– Ориентировочный срок?
– Восемь недель.
Врач вбивает информацию в компьютер, на меня особо не смотрит. Я облизываю пересохшие губы. Это были тяжелые восемь недель, а если точнее – последние четыре. Задержка. Положительный тест (по правде, целая коробка положительных тестов).
Полное непонимание, как быть дальше.
– Так, забыла спросить, – врач колесиком мышки отматывает документ вверх. – Контактные данные супруга.
– Я не замужем.
– Отца ребенка?
Отрицательно качаю головой.
Дело в том, что отца нет. Нет, физически он, конечно, имеется, эта история не о непорочном зачатии – только вот мы расстались, и о беременности он не знает. Я надеюсь, что никогда и не узнает. Потому что не поверит, что это случайность. Потому что я не хочу стать для него обузой. Потому что не собираюсь взваливать на него ответственность за свое решение.
Врач никак не реагирует. Думаю, не я первая в этом кабинете гинеколога, у кого нет ни мужа, ни парня – только ребенок в животе и полная неопределенность в жизни.
Когда я поняла, что ошибки быть не может, то даже не колебалась. Конечно, надо рожать. Мне тридцать один год. За плечами – неудачный брак, тяжелый развод. Куда оттягивать? Я не из тех, кто считает, что беременеть нужно после тридцати пяти или вообще сорока – потому что понимаю, что не молодею и здоровее не становлюсь.
Я не карьеристка, да и попытаюсь работать удаленно. Ребенка финансово потяну.
В общем, сомнений не было.
Но еще почти четыре недели после того, как тесты показали две полоски, я колебалась и не записывалась к врачу. Ну, всякое же бывает. Мало ли гормональный сбой.
Но прошел еще месяц, и стало понятно: сбой как-то затянулся.
Тогда-то я и пошла в клинику.
– Хорошо, – врач сворачивает документ. – Давайте посмотрим вашего малыша, а потом решим, какую программу ведения беременности выбрать.
Мы перемещаемся к аппарату УЗИ, и я впервые слышу, как стучит сердечко моего ребенка. Сердце замирает, а на губах непроизвольно растягивается улыбка.
– Всё в пределах нормы. Длина один и шесть, запиши, – медсестра фиксирует данные, которые сообщает врач. – Теперь поговорим о программах…
Из клиники я выхожу с опухшей головой, но абсолютно счастливая. В пальцах сжимаю заключение с фотографией, на которой есть маленький человечек.
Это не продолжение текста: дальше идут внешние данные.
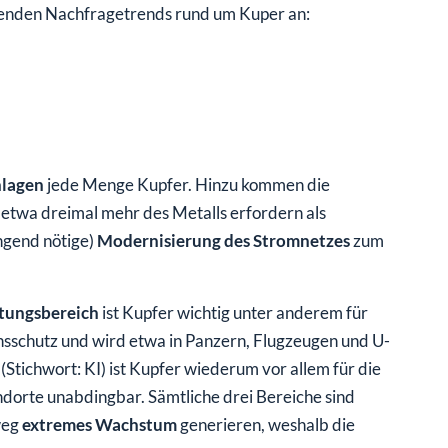
legenden Nachfragetrends rund um Kuper an:
nlagen
jede Menge Kupfer. Hinzu kommen die
etwa dreimal mehr des Metalls erfordern als
ingend nötige)
Modernisierung des Stromnetzes
zum
tungsbereich
ist Kupfer wichtig unter anderem für
schutz und wird etwa in Panzern, Flugzeugen und U-
(Stichwort: KI) ist Kupfer wiederum vor allem für die
orte unabdingbar. Sämtliche drei Bereiche sind
weg
extremes Wachstum
generieren, weshalb die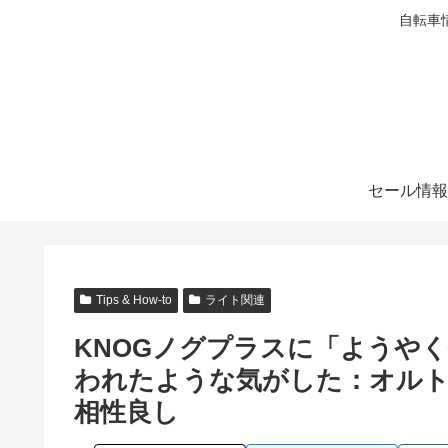
自転車
セール情報
Tips & How-to
ライト関連
KNOGノグプラスに「ようや
われたような気がした：オル
相性良し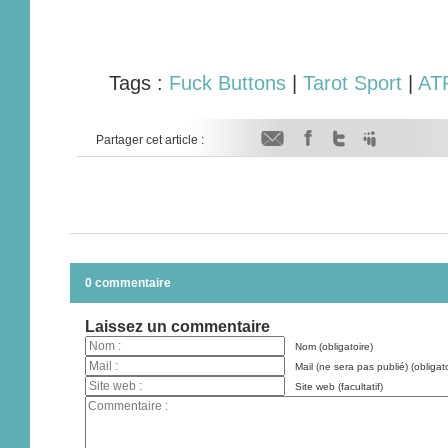
Tags :
Fuck Buttons
|
Tarot Sport
|
AT
Partager cet article :
0 commentaire
Laissez un commentaire
Nom (obligatoire)
Mail (ne sera pas publié) (obligato
Site web (facultatif)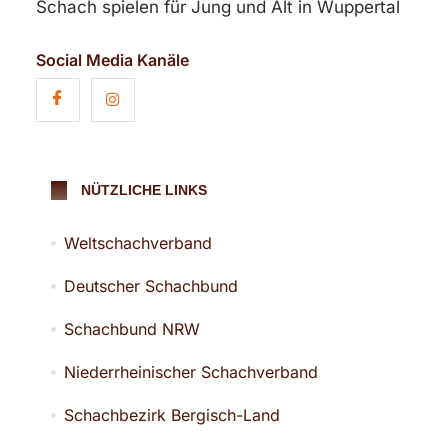
Schach spielen für Jung und Alt in Wuppertal
Social Media Kanäle
NÜTZLICHE LINKS
Weltschachverband
Deutscher Schachbund
Schachbund NRW
Niederrheinischer Schachverband
Schachbezirk Bergisch-Land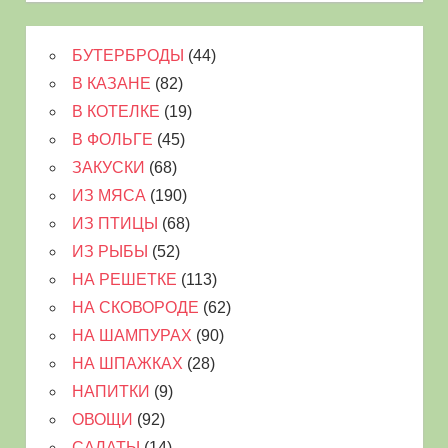
БУТЕРБРОДЫ
(44)
В КАЗАНЕ
(82)
В КОТЕЛКЕ
(19)
В ФОЛЬГЕ
(45)
ЗАКУСКИ
(68)
ИЗ МЯСА
(190)
ИЗ ПТИЦЫ
(68)
ИЗ РЫБЫ
(52)
НА РЕШЕТКЕ
(113)
НА СКОВОРОДЕ
(62)
НА ШАМПУРАХ
(90)
НА ШПАЖКАХ
(28)
НАПИТКИ
(9)
ОВОЩИ
(92)
САЛАТЫ
(14)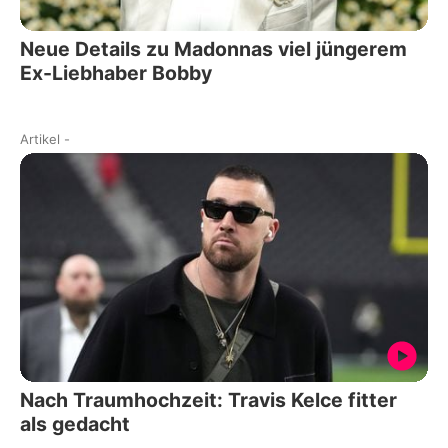
Neue Details zu Madonnas viel jüngerem
Ex-Liebhaber Bobby
Artikel
-
Nach Traumhochzeit: Travis Kelce fitter
als gedacht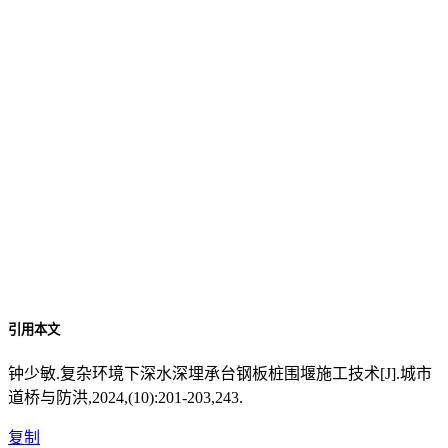
引用本文
钟少敏.复杂环境下深水深埋承台钢板桩围堰施工技术[J].城市
道桥与防洪,2024,(10):201-203,243.
复制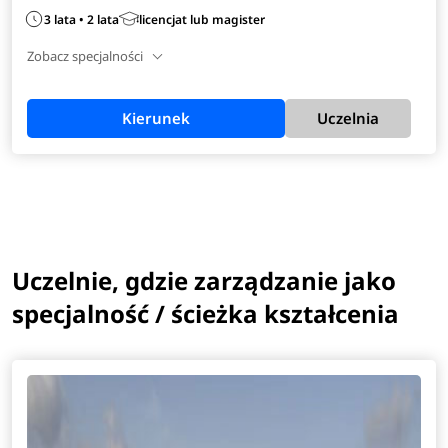
3 lata • 2 lata
licencjat lub magister
Zobacz specjalności
Kierunek
Uczelnia
Uczelnie, gdzie zarządzanie jako
specjalność / ścieżka kształcenia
Он пока ещё слабо различим на снимке, но я знаю, что он растет внутри меня, и у него бьется сердечко.
Я стану хорошей матерью ради него.
Только вот мое хорошее настроение резко рушится, когда в дверях я отступаю назад, чтобы пропустить входящую пару, и натыкаюсь на знакомый до боли взгляд.
– Вера? – спрашивает мужчина, с которым у нас уже нет будущего, и я непроизвольно прижимаю заключение к груди.
Он не должен узнать о ребенке.
Это тайна, которая может стоить мне всего.
Только полная неудачница может встретить бывшего на крыльце клиники с названием «Мир репродукции». Даже не отвертишься, что зашла сюда проверить желудок или сделать рентген носа. Я топчусь в дверях. Игорь Воронов перегородил проход собой. Проскользнуть, конечно, можно, но придется лезть бочком, а это как-то уж совсем диковато.
Он безумно привлекателен. Хоть его и нельзя назвать красавчиком, но в Игоре всегда было что-то цепляющее. Что-то, что заставляло задержать взгляд или согласиться погрузиться с ним в омут. Глаза глубокого шоколадного оттенка, темные волосы, короткая стрижка. Выразительные черты лица, такие четкие и ровные, будто нарисованные по линейке. Тонкие губы, легкая щетина.
Он одевается со вкусом, и мне всегда жутко нравилось, как смотрится галстук на его шее.
– Привет, – криво улыбаюсь ему.
– А что ты?..
Вопрос не заканчивает, обрывает на середине. Но я и сама могу догадаться: он хочет поинтересоваться, что я тут забыла и почему смертельно побледнела, завидев бывшего на горизонте.